Maguire habló de “extender su viaje” en este “club increíble” y de seguir jugando ante unos aficionados a los que definió como “especiales”, con la intención de “crear más momentos increíbles juntos”. No son palabras vacías: llegan en un momento en el que su figura ha recuperado peso dentro y fuera del vestuario.

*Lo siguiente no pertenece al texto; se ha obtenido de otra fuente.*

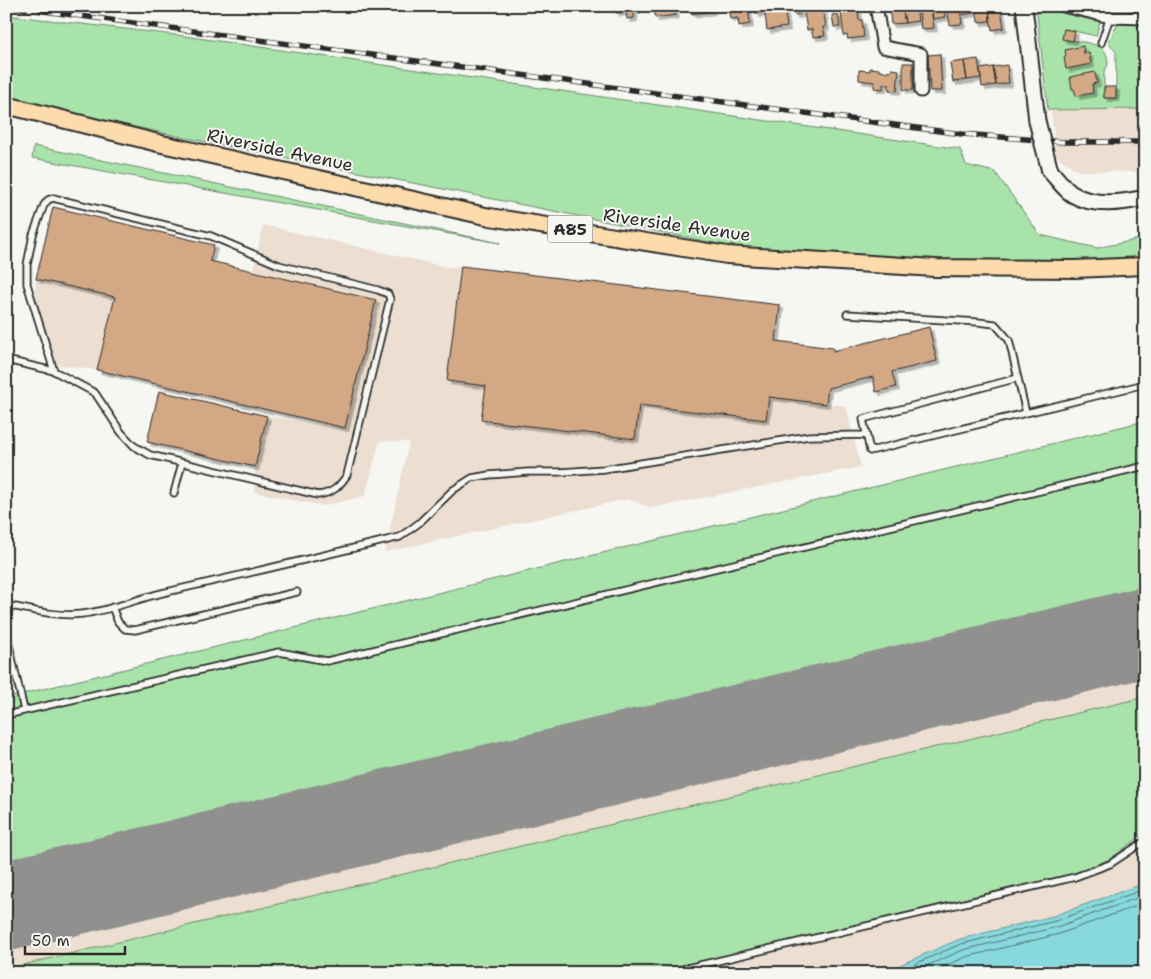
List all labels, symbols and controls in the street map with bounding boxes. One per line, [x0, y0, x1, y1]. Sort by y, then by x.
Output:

El inglés también apuntó directamente a la energía que se respira en el grupo actual. Aseguró que se perciben la “ambición y el potencial” de una plantilla “emocionante” y destacó la determinación del club por pelear por grandes títulos, convencido de que “los mejores momentos” entre jugador y equipo aún están por venir.
De señalado a indiscutible
La transformación de Maguire en los últimos meses es evidente. Desde que Michael Carrick asumió el cargo de técnico interino tras el breve paso de Darren Fletcher y el turbulento ciclo de 14 meses de Ruben Amorim, el central se ha convertido en un fijo. No se ha perdido un solo partido en esta nueva etapa.
Con él como pilar en la zaga, el United ha escalado hasta la tercera posición de la Premier League y vuelve a divisar el horizonte de la Champions League. La estabilidad defensiva, tantas veces señalada como talón de Aquiles en los últimos años, ha encontrado en Maguire una referencia constante.
Ese rendimiento le ha reabierto también la puerta de la selección. El mes pasado, el defensa regresó a Inglaterra tras 18 meses de ausencia y disputó los dos amistosos en Wembley, un regreso que lo coloca de nuevo en la pelea por un puesto en la lista para el Mundial que se disputará en Estados Unidos, Canadá y México.
Respaldo desde los despachos
En el club no esconden la importancia de su continuidad. Jason Wilcox, director de fútbol del United, fue contundente al valorar la renovación: para él, Maguire encarna “la mentalidad y la resiliencia” necesarias para rendir en Old Trafford.
Wilcox lo definió como “el profesional definitivo”, alguien que aporta “experiencia y liderazgo inestimables” a una plantilla joven y ambiciosa. El mensaje desde los despachos es claro: el proyecto se construye alrededor de futbolistas capaces de soportar la presión diaria del United, y Maguire está en esa lista.
El dirigente remarcó también que el central comparte con el resto del club una determinación absoluta por devolver al United a una dinámica de éxito “regular y sostenido”. No se trata solo de levantar un trofeo aislado, sino de reinstalar al gigante inglés en la élite de forma continuada.
266 partidos y un vestuario en marcha
Las cifras hablan por sí solas: 266 partidos con la camiseta del United, con títulos de FA Cup y League Cup ya en su vitrina personal. No es solo un veterano más; es uno de los rostros reconocibles de un ciclo que intenta dejar atrás años de inestabilidad.
Esta semana, Maguire se encuentra en Dublín junto al primer equipo, inmerso en un stage de trabajo durante un parón poco habitual de tres semanas y media sin partidos de liga, consecuencia de la reciente ventana internacional y de la temprana eliminación en las competiciones coperas.
Ese tiempo de entrenamiento, lejos del ruido de la competición, llega en un momento perfecto para un grupo que ha encontrado una base y busca pulir automatismos. El central inglés, con su nuevo contrato recién firmado, se entrena sabiendo que su futuro inmediato está atado al escudo que siempre ha dicho querer defender.
El próximo gran examen ya tiene fecha y escenario: el United volverá a la acción liguera el lunes 13 de abril en Old Trafford, ante Leeds. Con un Maguire renovado en el papel y en el césped, el club espera que no sea solo otro partido más, sino otro paso firme hacia el regreso definitivo a la cima.